Extended Data Fig. 8 |. Biosafety and biocompatibility evaluation of UltraHOF.

a, The cell viability tests of HOF-TATB nanocrystals in human embryonic kidney 293 (HEK-293T) cells. Mean ± s.e.m.; at least three independent tests (n = 5). The hemolysis tests of HOF-TATB nanocrystals: photograph (b) and hemolysis statistical analysis (c); mean ± s.e.m.; at least three independent tests (n ≥ 3). d, In vivo biosafety evaluation by haematoxylin and eosin staining after sono-chemogenetics. Scale bar, 100 μm. n = 3 independent experiments for each sample. e, In vivo biocompatibility evaluation of the sono-chemogenetics by means of determining microglia (Iba1) activation. Statistical analysis of the Iba1 intensity. Mean ± s.e.m., n ≥ 3 mice in each group. Two-way ANOVA and Tukey’s multiple comparison tests. f, In vivo biocompatibility evaluation of the sono-chemogenetics by means of determining neuron apoptosis (caspase-3). Statistical analysis of the caspase-3 intensity. Mean ± s.e.m., n ≥ 3 mice in each group. Two-way ANOVA and Tukey’s multiple comparison tests. g, In vivo biocompatibility evaluation of the sono-chemogenetics by determining astrocytes (GFAP) activation. Mean ± s.e.m., n ≥ 3 mice in each group. Two-way ANOVA and Tukey’s multiple comparison tests. Statistical significance: P ≥ 0.05 (ns).

Extended Data Fig. 9 |. Ultrasound power delivery in the tissue and biosafety evaluation.

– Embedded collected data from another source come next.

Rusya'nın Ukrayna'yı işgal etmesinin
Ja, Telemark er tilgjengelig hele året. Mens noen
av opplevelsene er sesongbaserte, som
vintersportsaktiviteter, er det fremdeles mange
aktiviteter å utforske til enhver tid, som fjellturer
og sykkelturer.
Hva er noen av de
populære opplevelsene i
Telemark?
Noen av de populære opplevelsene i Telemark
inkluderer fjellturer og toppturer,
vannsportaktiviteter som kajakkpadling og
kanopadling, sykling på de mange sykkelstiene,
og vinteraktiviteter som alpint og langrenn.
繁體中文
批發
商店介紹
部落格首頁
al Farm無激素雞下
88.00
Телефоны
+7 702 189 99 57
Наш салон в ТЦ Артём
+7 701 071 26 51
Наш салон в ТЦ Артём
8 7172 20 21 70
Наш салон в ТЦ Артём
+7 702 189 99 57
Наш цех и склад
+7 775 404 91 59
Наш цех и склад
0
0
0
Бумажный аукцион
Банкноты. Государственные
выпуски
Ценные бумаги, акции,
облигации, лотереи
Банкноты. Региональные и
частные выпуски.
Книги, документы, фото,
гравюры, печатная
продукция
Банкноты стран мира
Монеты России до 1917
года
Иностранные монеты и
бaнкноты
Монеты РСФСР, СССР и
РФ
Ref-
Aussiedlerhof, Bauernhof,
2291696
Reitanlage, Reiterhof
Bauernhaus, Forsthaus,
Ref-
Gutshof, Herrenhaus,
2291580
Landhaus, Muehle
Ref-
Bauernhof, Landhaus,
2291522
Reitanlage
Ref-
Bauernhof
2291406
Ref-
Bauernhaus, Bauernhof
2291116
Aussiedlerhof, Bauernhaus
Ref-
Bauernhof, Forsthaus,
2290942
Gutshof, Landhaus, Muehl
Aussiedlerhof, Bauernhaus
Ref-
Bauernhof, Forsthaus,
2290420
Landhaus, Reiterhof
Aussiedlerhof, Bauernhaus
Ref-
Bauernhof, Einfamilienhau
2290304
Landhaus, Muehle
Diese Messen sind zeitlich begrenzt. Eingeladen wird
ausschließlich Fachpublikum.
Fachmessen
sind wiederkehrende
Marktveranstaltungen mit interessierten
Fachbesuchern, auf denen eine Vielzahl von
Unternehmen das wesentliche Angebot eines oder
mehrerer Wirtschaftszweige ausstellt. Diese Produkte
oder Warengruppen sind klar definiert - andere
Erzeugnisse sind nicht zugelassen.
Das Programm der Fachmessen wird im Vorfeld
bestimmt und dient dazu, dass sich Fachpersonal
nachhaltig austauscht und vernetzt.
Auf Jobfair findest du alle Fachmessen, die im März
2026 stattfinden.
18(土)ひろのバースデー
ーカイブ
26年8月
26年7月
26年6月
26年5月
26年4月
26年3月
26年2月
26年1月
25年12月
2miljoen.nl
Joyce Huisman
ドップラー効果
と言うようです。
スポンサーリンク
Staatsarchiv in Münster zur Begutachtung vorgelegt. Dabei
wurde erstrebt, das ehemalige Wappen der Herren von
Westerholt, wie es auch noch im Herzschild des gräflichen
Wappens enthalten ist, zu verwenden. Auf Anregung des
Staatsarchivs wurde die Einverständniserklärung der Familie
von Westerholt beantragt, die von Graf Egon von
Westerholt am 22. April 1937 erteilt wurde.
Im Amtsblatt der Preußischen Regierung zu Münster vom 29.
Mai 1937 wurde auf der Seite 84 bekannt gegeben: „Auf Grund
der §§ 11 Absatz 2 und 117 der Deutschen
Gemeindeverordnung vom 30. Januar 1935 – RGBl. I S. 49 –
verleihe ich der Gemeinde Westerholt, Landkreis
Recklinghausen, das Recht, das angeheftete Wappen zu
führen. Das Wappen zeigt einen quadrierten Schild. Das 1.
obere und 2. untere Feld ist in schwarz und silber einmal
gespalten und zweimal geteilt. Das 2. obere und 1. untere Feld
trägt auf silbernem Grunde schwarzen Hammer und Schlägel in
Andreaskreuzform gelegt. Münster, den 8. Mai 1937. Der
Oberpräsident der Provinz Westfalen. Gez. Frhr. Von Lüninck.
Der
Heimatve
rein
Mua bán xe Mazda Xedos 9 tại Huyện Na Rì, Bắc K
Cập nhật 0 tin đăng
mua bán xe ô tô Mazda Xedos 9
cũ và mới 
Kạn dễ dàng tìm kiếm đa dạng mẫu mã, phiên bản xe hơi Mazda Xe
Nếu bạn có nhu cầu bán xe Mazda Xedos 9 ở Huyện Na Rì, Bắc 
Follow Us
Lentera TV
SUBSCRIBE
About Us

a, To measure ultrasound power transfer efficiency through tissue, pork skin of varying depths was placed on a 1.5-MHz, 2.40-MPa FUS transducer. The results showed that 1.5-MHz ultrasound could penetrate up to 20 mm, with a power transfer efficiency of 37% at 10 mm depth; mean ± s.e.m.; n = 3. b, The in vivo ultrasound power transfer in the mouse head with FUS focus length of 5 mm. The ultrasound peak pressure heat map in the mouse head shows that around 0.90 MPa was delivered to the mouse VTA when 1.40 MPa primary ultrasound peak pressure was used. c, Ultrasound-induced blood-brain barrier opening evaluation through Evans blue staining. (i) Brains from mice injected with microbubbles and given 20 s ultrasound at 1.0 MPa (left) and 0.75 MPa (right). (ii) Brains from mice without microbubbles given 20 s ultrasound at 1.0 MPa. (iii) Brains from mice without microbubbles given 20 s ultrasound at 1.5 MPa. Red circles show ultrasound-treated areas. d, The evaluation of ultrasound-induced thermal effects at the focus. Real-time temperature detection was conducted at the mice VTA during FUS stimulation (1.5 MHz, 1.55 MPa, duration 20 s). No substantial temperature changes were observed during the initial 10 s of ultrasound exposure, with only a slight increase of approximately 1.25 °C detected after the 20 s stimulus. Mean ± s.e.m., n = 3 independent experiments for each sample. e, The in vivo ultrasound power transfer in rat heads with FUS focus length of 10 mm. The ultrasound peak pressure heat map in the rat head shows that around 1.19–1.39 MPa was delivered to the rat VTA when 2.45 MPa primary ultrasound peak pressure was used.